To refer to this article use this url: http://www.scriptageologica.nl/07/nr135/a04
Discussion
The living brachiopod fauna of the Caribbean Basin is relatively diverse. Cooper (1977) reported over 50 species of brachiopod assigned to some 20 genera from the Caribbean Sea and Florida Straits. Miocene horizons have yielded 25 species assigned to ten genera (Harper, 2002a). By contrast, only four taxa are, to date, known from the Pleistocene (Trechmann, 1930, 1937; Harper, 1993, Harper et al., 1995; Harper & Donovan, 2002). This association is a continuation of a similarly depauperate Pliocene brachiopod fauna that, where developed, is also of low diversity, characterized by species of Argyrotheca, Terebratulina, Tichosina and Lacazella (Logan, 1987). Thus, assemblages with Argyrotheca, Terebratulina, Tichosina and Lacazella apparently continued from the underlying Pliocene in deep-water facies commonly associated with fore-reef deposits (Donovan & Harper, 1998). By comparison the Pleistocene fauna of the Mediterranean Sea was more diverse with some eight species belonging to seven genera, and including Argyrotheca, Gryphus, Lacazella, Megathiris, Megerlia, Platidia and Terebratulina (Logan et al., 2004). Both faunas have Argyrotheca, Lacazella and Terebratulina in common, whereas Gryphus is very similar to Tichosina. It is possible that either a sufficient range of sedimentary environments has not yet been collected to appreciate the full range of the Pleistocene fauna or the Plio-Pleistocene interval represents a survivor fauna following local extinction events in the Caribbean Basin at the Miocene-Pliocene boundary.
Establishment of the depth and environments of depositions of the two successions is based on both faunal and sedimentological criteria. In particular, brachiopod data have already proved useful in studies of the Pleistocene rocks of Jamaica (Donovan & Harper, 1998). Modern brachiopods display a considerable depth range from the intertidal zone to abyssal depths in excess of 6 km, but with about 40 % of all living brachiopods occurring at depths between 50-400 m; the majority occupy depth bands between 100-400 m. Tichosina species generally occur at depths greater than 100 m in the modern Caribbean (Cooper, 1977) while Terebratulina is still common at depths in excess of 300 m (Logan, 1987). The faunal arguments for the depositional depths of the Manchioneal Formation on Jamaica were discussed in detail by Harper et al. (1995) and Donovan & Harper (1998). Low current velocities, low light intensity and substrate preferences are the main controlling factors on initial larval attachment, and thus the subsequent distributional patterns of the brachiopod animal. At low latitudes micromorphic brachiopod species would be more suited to cryptic habitats associated with reefs and other cavernous carbonate buildups (Jackson et al., 1971); the strategies of larger species may be associated with deeper-water environments where larger patches of substrate are available in darker, less turbulent waters.

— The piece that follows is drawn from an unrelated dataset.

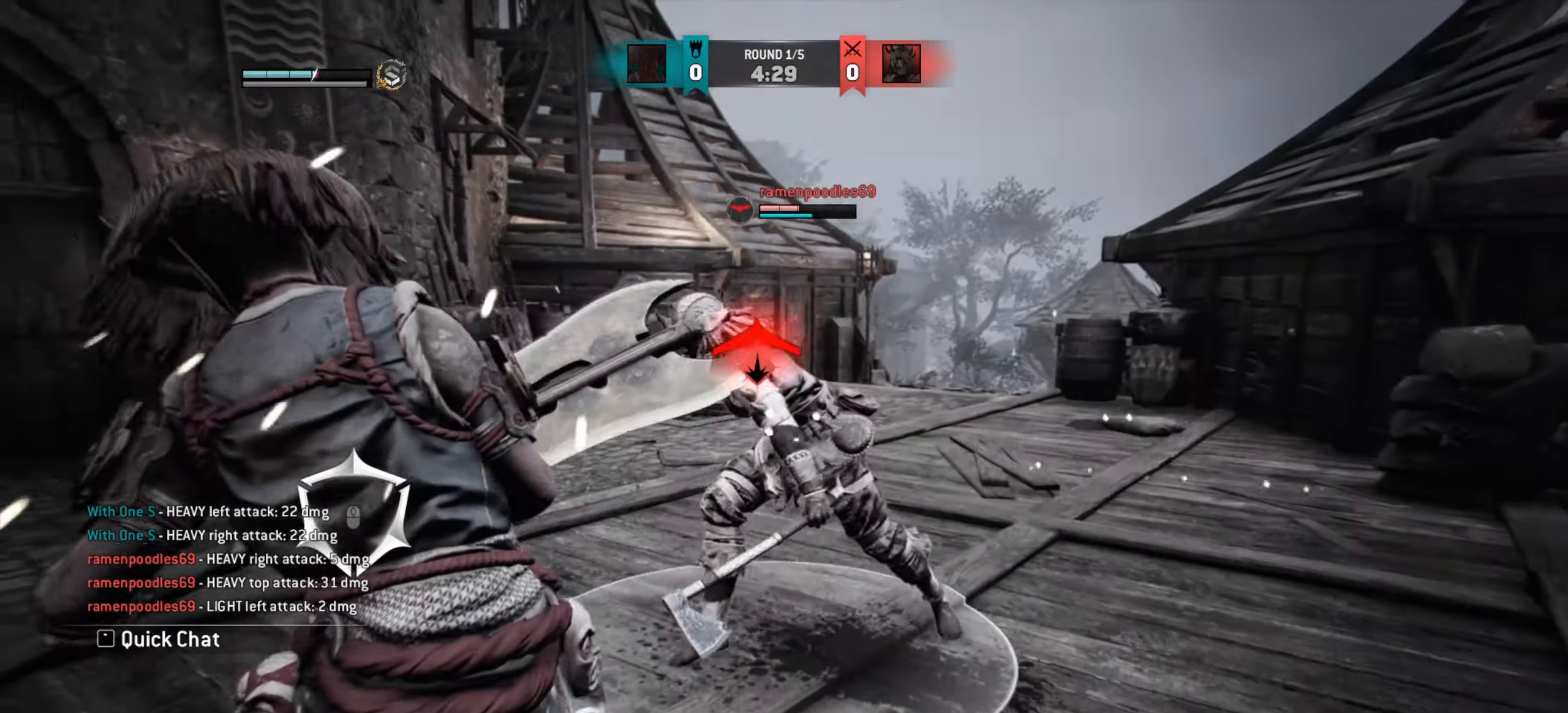
{"keys": ["a"], "mouse": [], "events": [[66, "w", "up"]]}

Asgaard & Stentoft (1984) established precise figures for the depth range of a number of brachiopod species in a more focused study of the distribution of living and dead modern brachiopods on the shelf and slope off Barbados. Species of Argyrotheca and Terebratulina preferred depths in the ranges of approximately 90-100 m and 90-140 m, respectively, whereas Tichosina occupied deeper water from approximately 200-250 m. Observations on both the reproductive behaviour and the associated predators of all three taxa may have also impacted on their ecological and geographical distributions. Asgaard & Stentoft (1984) noted the development of brood pouches in Argyrotheca, and possibly Terebratulina, where fertilized ova and larvae are retained within the mantle cavity of the female. When expelled, the resulting distribution of the larvae is local and patchy. This may partly explain the morphological differences apparent between the Barbadian and Jamaican Argyrotheca and Terebratulina species. Moreover, during early stages of attachment, the larvae and larval shells are commonly removed from open and accessible substrates by grazing herds of the black sea urchin, Diadema antillarum (Philippi). Clearly, a restricted, cryptic life style would be a considerable advantage. In this context it is significant that predatory borings are relatively rare in our collections of Pleistocene brachiopods (Donovan & Harper, 2007). Either by occupying cryptic habitats (Argyrotheca and Terebratulina) or the deep sea (Tichosina), predators were probably avoided.
In summary, the basal and probably deeper-water facies of both the Coral Rock of Barbados and the Manchioneal Formation of Jamaica are characterized by high dominance brachiopod faunas with abundant Tichosina. Stratigraphically younger units within each formation have fewer Tichosina, but more abundant Argyrotheca and Terebratulina. The move from large, deeper-water generalists to more micromorphic cryptic faunas may have been a reflection of adaptations in the brachiopod biofacies to increasing water turbulence, light intensities and predation pressures within a regressive sequence. Nevertheless, the shallower-water faunas were still in the range of 80-150 m water depth, implying relative uplift in this order for these parts of Barbados and Jamaica since the early Pleistocene.